I am from a divorced family. My parents separated a year or so after we moved to America. My mom was kicked out of my grandparent’s house, and was forced to start life in America from scratch. Of course, this meant I was kept with my dad and my grandparents' side. However, my dad and my grandpa usually went out to work for about half the day. My grandma went out to gamble until late noon, when she returned to make dinner. Meanwhile there was me; the kid who they paid little to no attention to.
Growing up, I had little to no manners, didn’t know the first thing about being “ladylike,” and also: very, very, antisocial. Eventually, during this period of isolation and lack of attention influenced my early teen life. I was only taught the basic rules like, “Say thank you when people help you,” or “don’t be self centered.”
One summer, when I was going to be a 7th grader, my mom invited me to live with her again. She was able to finally support me and she said she wanted to teach me discipline. But at that young age and my mindset then, I was stubborn and unable to face change.

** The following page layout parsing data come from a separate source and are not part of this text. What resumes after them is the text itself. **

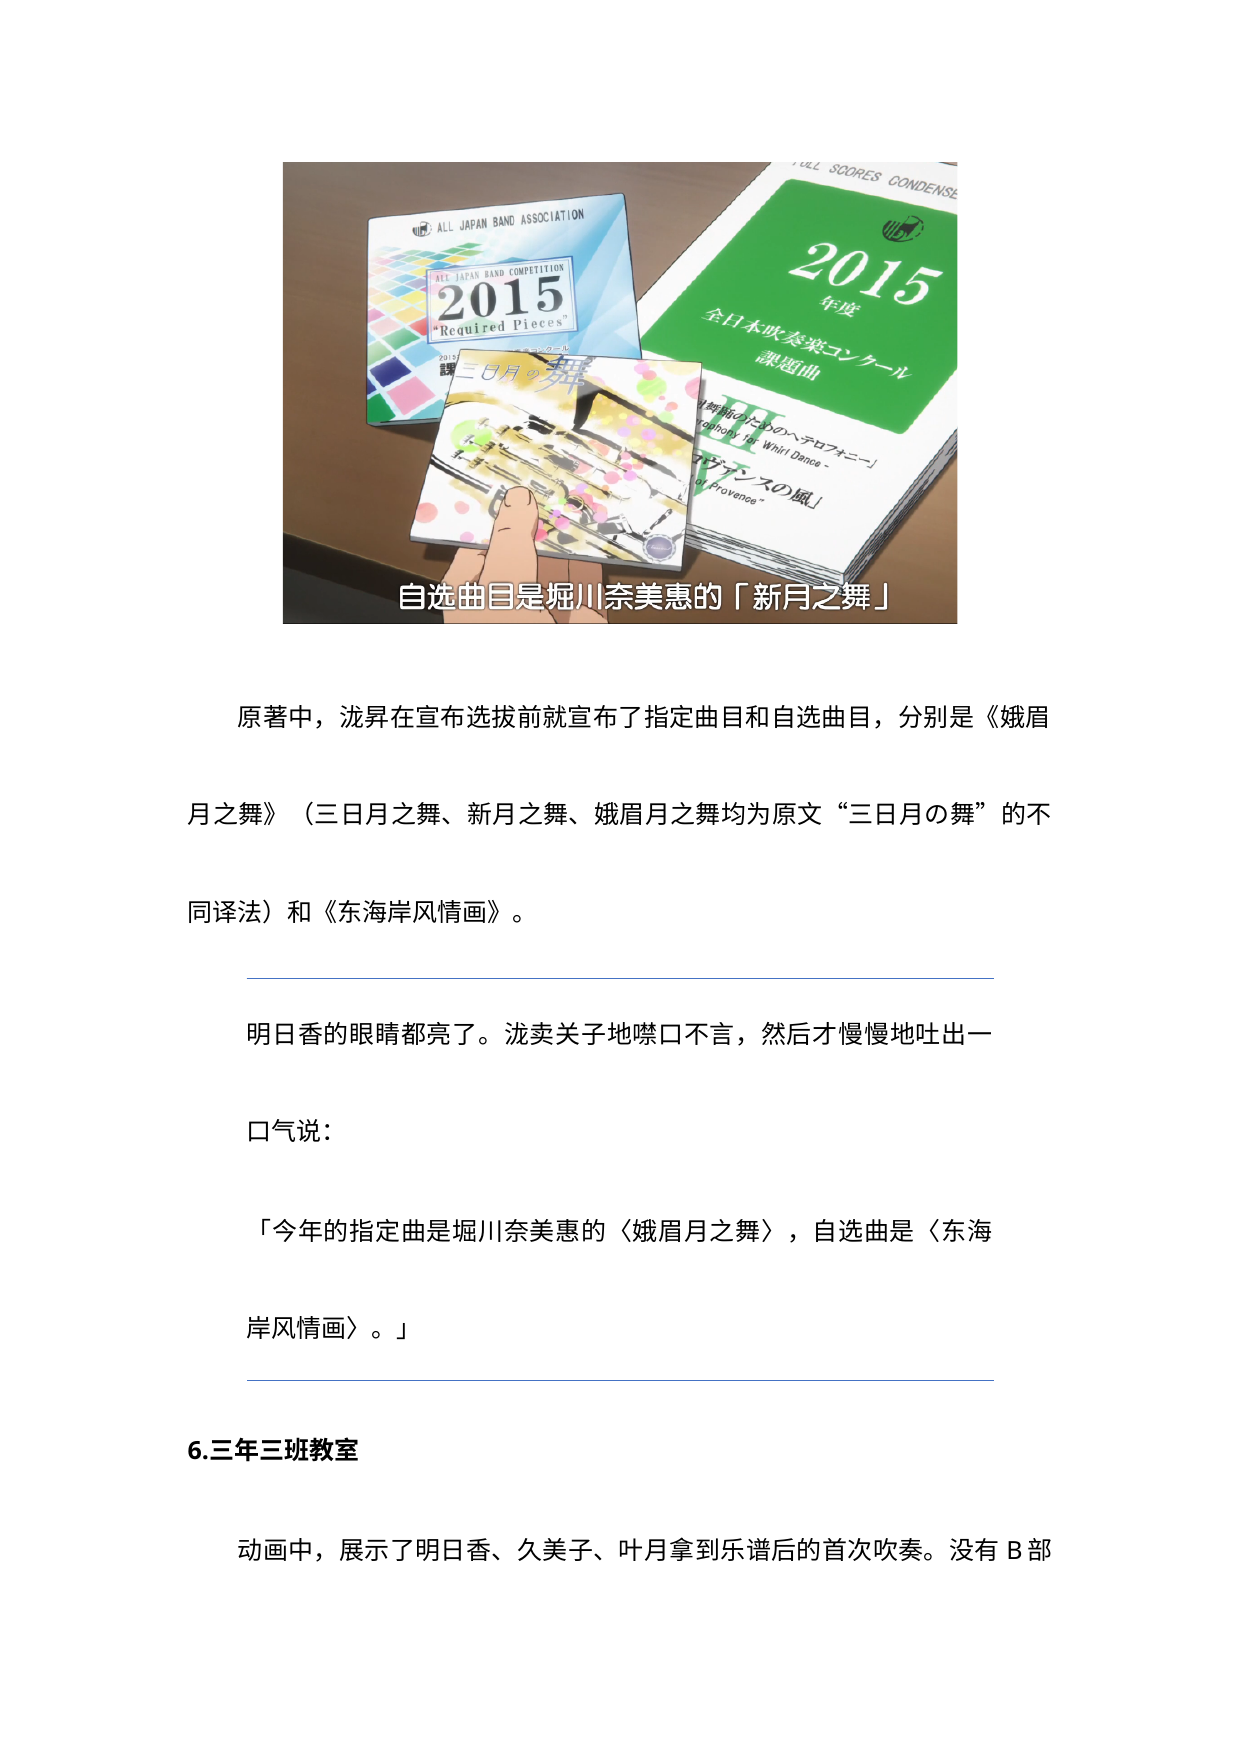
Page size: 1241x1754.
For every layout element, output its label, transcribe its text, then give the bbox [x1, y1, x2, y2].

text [187, 1516, 1053, 1581]
text 「今年的指定曲是堀川奈美惠的〈娥眉月之舞〉，自选曲是〈东海岸风情画〉。」 [247, 1175, 994, 1380]
subtitle 三年三班教室 [187, 1416, 1053, 1481]
text 明日香的眼睛都亮了。泷卖关子地噤口不言，然后才慢慢地吐出一口气说： [247, 979, 994, 1162]
picture [282, 162, 958, 624]
text 原著中，泷昇在宣布选拔前就宣布了指定曲目和自选曲目，分别是《娥眉月之舞》（三日月之舞、新月之舞、娥眉月之舞均为原文“三日月の舞”的不同译法）和《东海岸风情画》。 [187, 683, 1053, 943]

I didn’t know what my mom had to face to finally be able to ask me to live with her again.
I was in my comfort zone for far too long, and I was too attached to it. The old shy introverted me. The one that was so unwilling and hesitant, the one who used the same “Oh, I’m just unmotivated right now, I’m sure I’ll find my source of motivation sooner or later” excuse. The one who constantly wasted her time as an 11 and 12 year old. She’s now someone capable. Someone with a dream, someone who has a new passion.
“笨鸟先飞.” Clumsy birds have to start flying early, a common, yet powerful Chinese idiom. And this is my story of how this clumsy bird soared higher and higher.

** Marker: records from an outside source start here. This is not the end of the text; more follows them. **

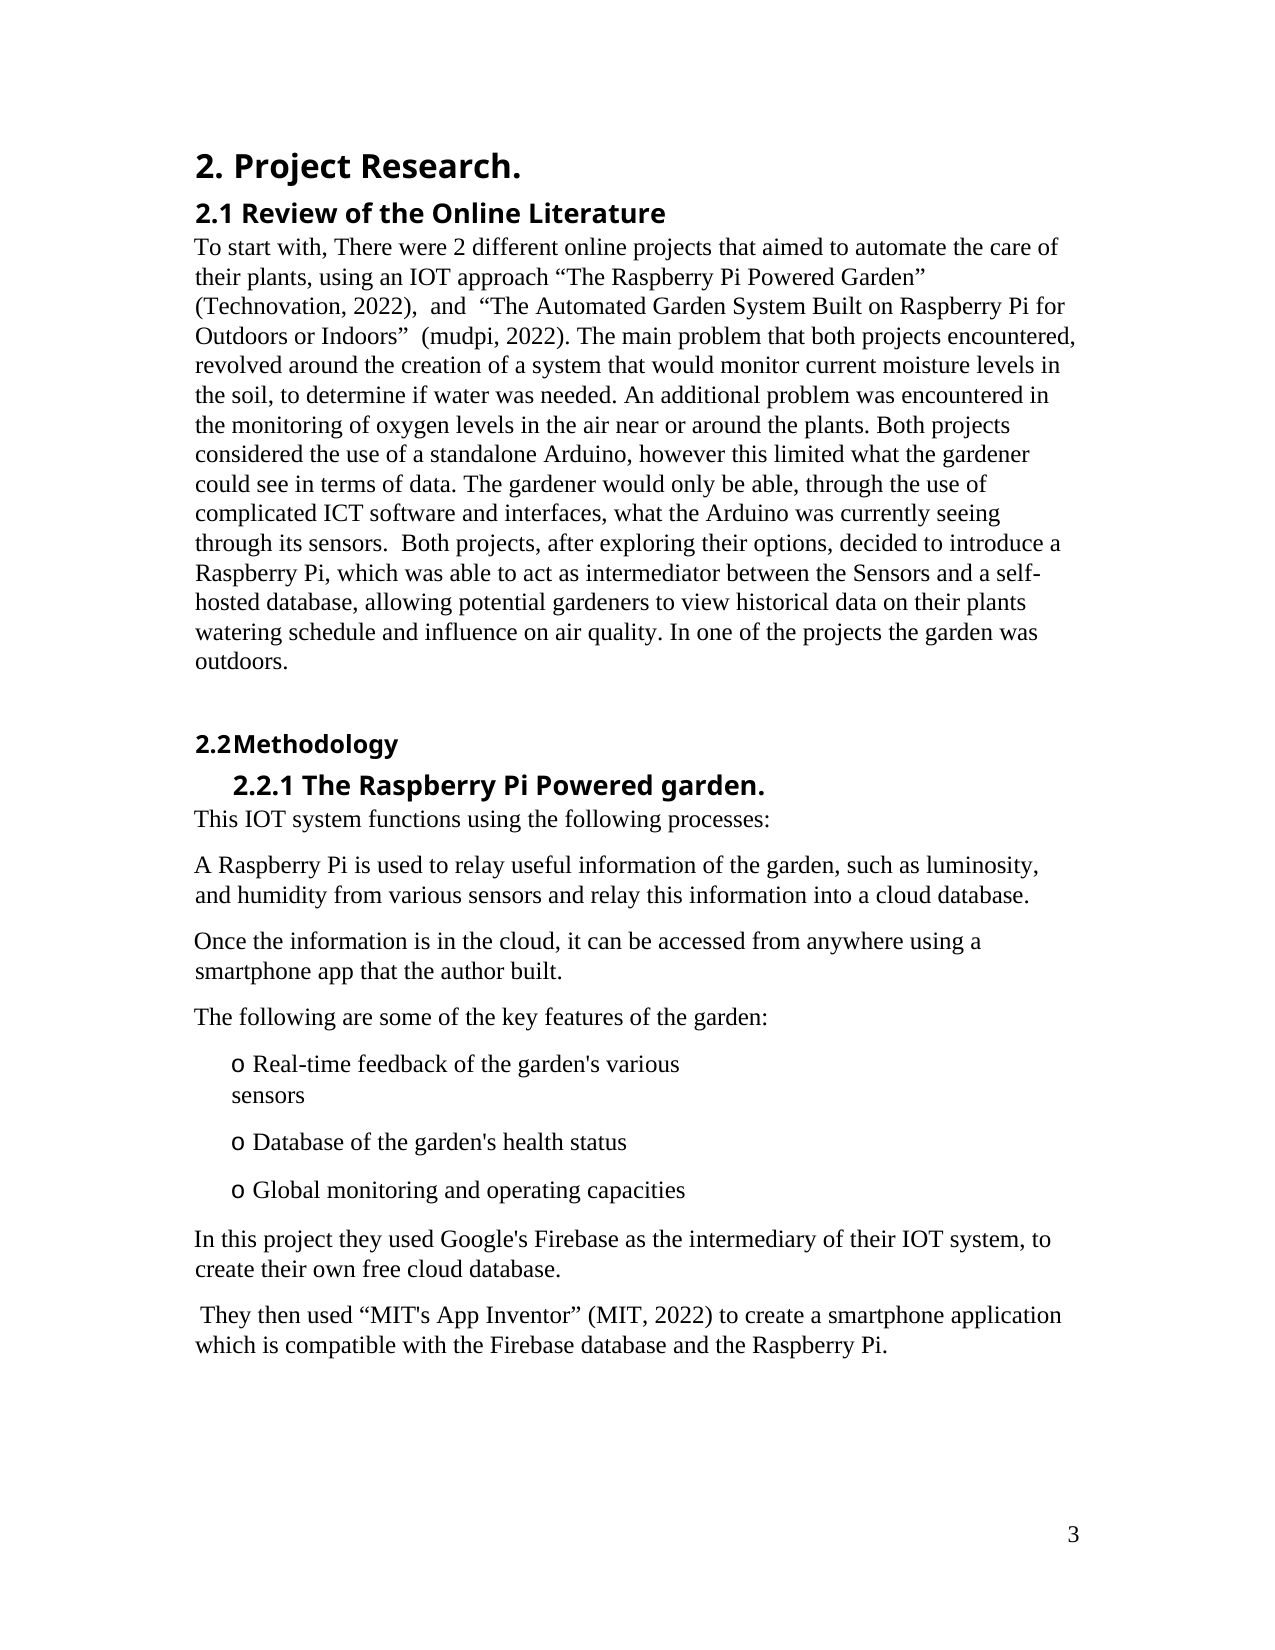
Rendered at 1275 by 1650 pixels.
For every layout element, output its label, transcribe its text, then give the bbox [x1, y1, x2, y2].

text The following are some of the key features of the garden: [194, 1002, 1079, 1031]
text Once the information is in the cloud, it can be accessed from anywhere using a smartphone app that the author built. [194, 926, 1079, 985]
text o Real-time feedback of the garden's various sensors [230, 1049, 743, 1109]
subtitle 2.1 Review of the Online Literature [195, 194, 1079, 231]
text To start with, There were 2 different online projects that aimed to automate the care of their plants, using an IOT approach “The Raspberry Pi Powered Garden” , and “The Automated Garden System Built on Raspberry Pi for Outdoors or Indoors” . The main problem that both projects encountered, revolved around the creation of a system that would monitor current moisture levels in the soil, to determine if water was needed. An additional problem was encountered in the monitoring of oxygen levels in the air near or around the plants. Both projects considered the use of a standalone Arduino, however this limited what the gardener could see in terms of data. The gardener would only be able, through the use of complicated ICT software and interfaces, what the Arduino was currently seeing through its sensors. Both projects, after exploring their options, decided to introduce a Raspberry Pi, which was able to act as intermediator between the Sensors and a self-hosted database, allowing potential gardeners to view historical data on their plants watering schedule and influence on air quality. In one of the projects the garden was outdoors. [194, 232, 1079, 675]
text They then used “MIT's App Inventor” to create a smartphone application which is compatible with the Firebase database and the Raspberry Pi. [194, 1300, 1079, 1358]
text In this project they used Google's Firebase as the intermediary of their IOT system, to create their own free cloud database. [194, 1224, 1079, 1282]
subtitle 2. Project Research. [195, 143, 1079, 189]
text o Database of the garden's health status [230, 1127, 743, 1158]
subtitle Methodology [195, 727, 1079, 761]
text o Global monitoring and operating capacities [230, 1176, 743, 1206]
subtitle 2.2.1 The Raspberry Pi Powered garden. [196, 766, 1079, 803]
text This IOT system functions using the following processes: [194, 804, 1079, 833]
text A Raspberry Pi is used to relay useful information of the garden, such as luminosity, and humidity from various sensors and relay this information into a cloud database. [194, 850, 1079, 909]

I've always associated myself with this stupid bird who must take off early to make up for her incompetency. Since I am not "smart enough," I must work harder. Because I am not "strong enough," I must move faster. And as these things add up, I am not "good enough" in all of these ways.
Basically, I made myself think I was smaller and smaller and smaller in this world of possibilities. So, I gave up a lot of things. Opportunities I had right underneath my nose, yet chose to ignore.

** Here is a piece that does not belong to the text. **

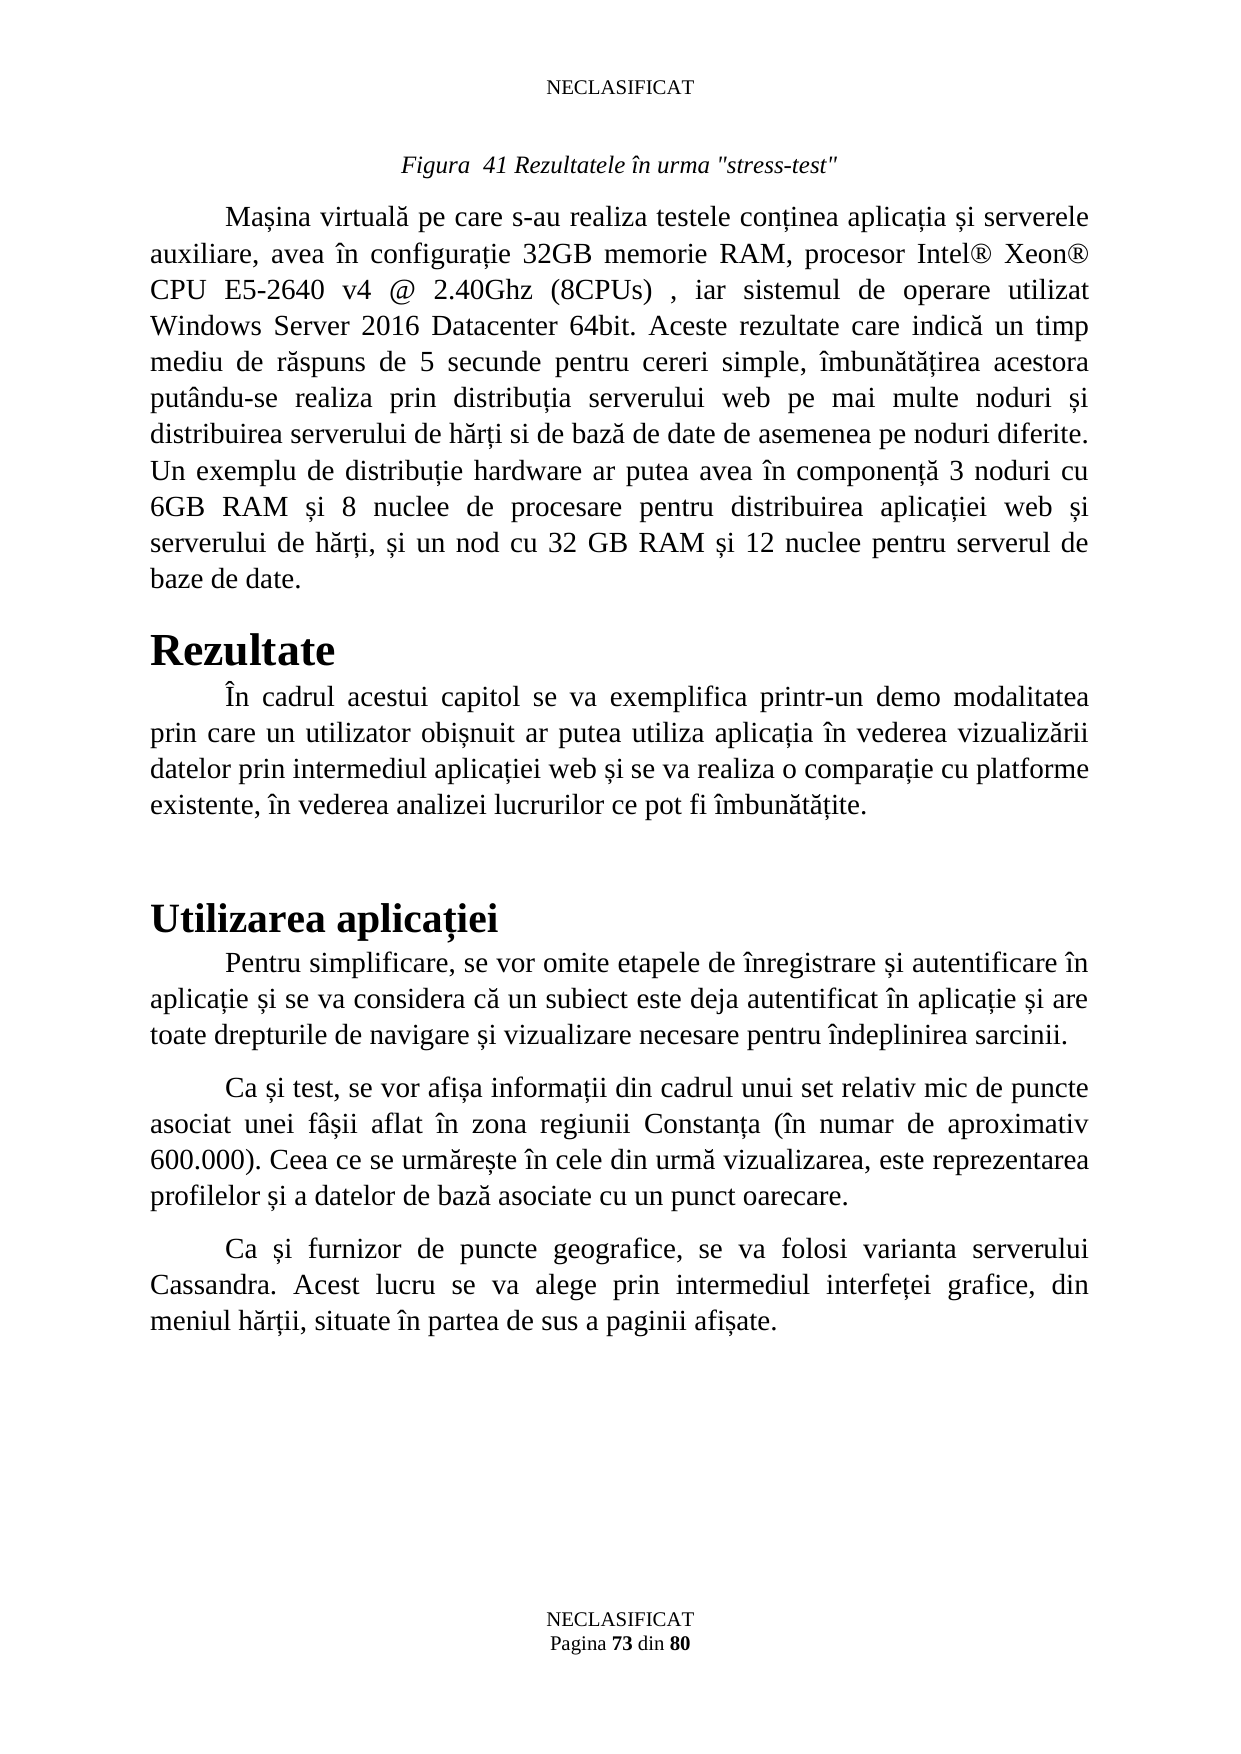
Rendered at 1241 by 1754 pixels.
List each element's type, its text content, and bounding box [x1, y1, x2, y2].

It’s this constant stress in the back of my head, haunting me with the same line over and over and over again: “Am I enough?” I wanted to prove to myself more than anyone else that I AM enough. I can live without asking the importance of me.
So with that, I realized I wanted to change. I didn’t want to be the same old me who limited myself to what I can or cannot do.
I had to fight. I fought for change, and I fought for myself.
At the end of the day, this is what I would say to my past self, the one I’m glad I let go of: “All limitations are self imposed. Never doubt your potential. Some of the most important and defining moments in life are when you feel crushed down. It is only when you think things are not going your way, that you mess up, that you hit rock bottom, you realize that you are still growing. Stumbling and picking yourself up is the process of learning. Sometimes it takes reaching rock bottom to realize the only place to go from there is up. So the same goes to you, the old Chenwei Ren from 4 years ago. Don’t hesitate. Start now, start where you are, start with pain, start with fear, start with doubt, start with weakness – just start. It’s because you know yourself best that you can do what it takes.”